An officer after very hard work during the week had a hearty dinner on Saturday night and went to bed. He slept through the whole of Sunday and woke up on Monday morning. He was told by his servant that it being Monday he has to go to the office. The officer jumped up and shouted, 'But, where is my Sunday ?'
Two important ideas come out of this: (1) that his not being conscious of a Sunday moving along did not affect at all the Sunday which the world had; (2) that he could live independent of the flow of time that affected the world, a time in which the world was cooked but in which he was not cooked. By saying 'where is my Sunday' he was affirming a time which was imperceptible for him, in which he did not live "consciously", but in which the world lived. The world with its men and things lived through the Sunday consciously, making their choices and trying to become what they were not which is life. I am something and I want to be something else, this is life. When the officer was sleeping he never wanted to become what he is not. Becoming brings in suffering. He was not suffering at all. The world was being tossed about between pleasure and pain, but he was not. He was simply existing, whereas the world was living.
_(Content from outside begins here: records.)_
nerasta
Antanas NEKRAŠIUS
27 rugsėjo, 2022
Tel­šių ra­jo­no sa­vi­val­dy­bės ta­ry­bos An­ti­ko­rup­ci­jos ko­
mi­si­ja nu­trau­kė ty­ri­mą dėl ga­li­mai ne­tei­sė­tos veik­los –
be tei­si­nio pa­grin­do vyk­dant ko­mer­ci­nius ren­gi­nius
In sleep, love and suffering - well there are many other similar epochs of liberty and timelessness - we do not choose, we do not become. Rather we have no need to choose as we are in plenitude. And when we are referring to these three states we are not referring to their physical aspect, but to their aspect as non-dual experience, an experience to which nothing can be added nor from which nothing can be subtracted and for which there are no criterions or measures and for which reason, they are eternity.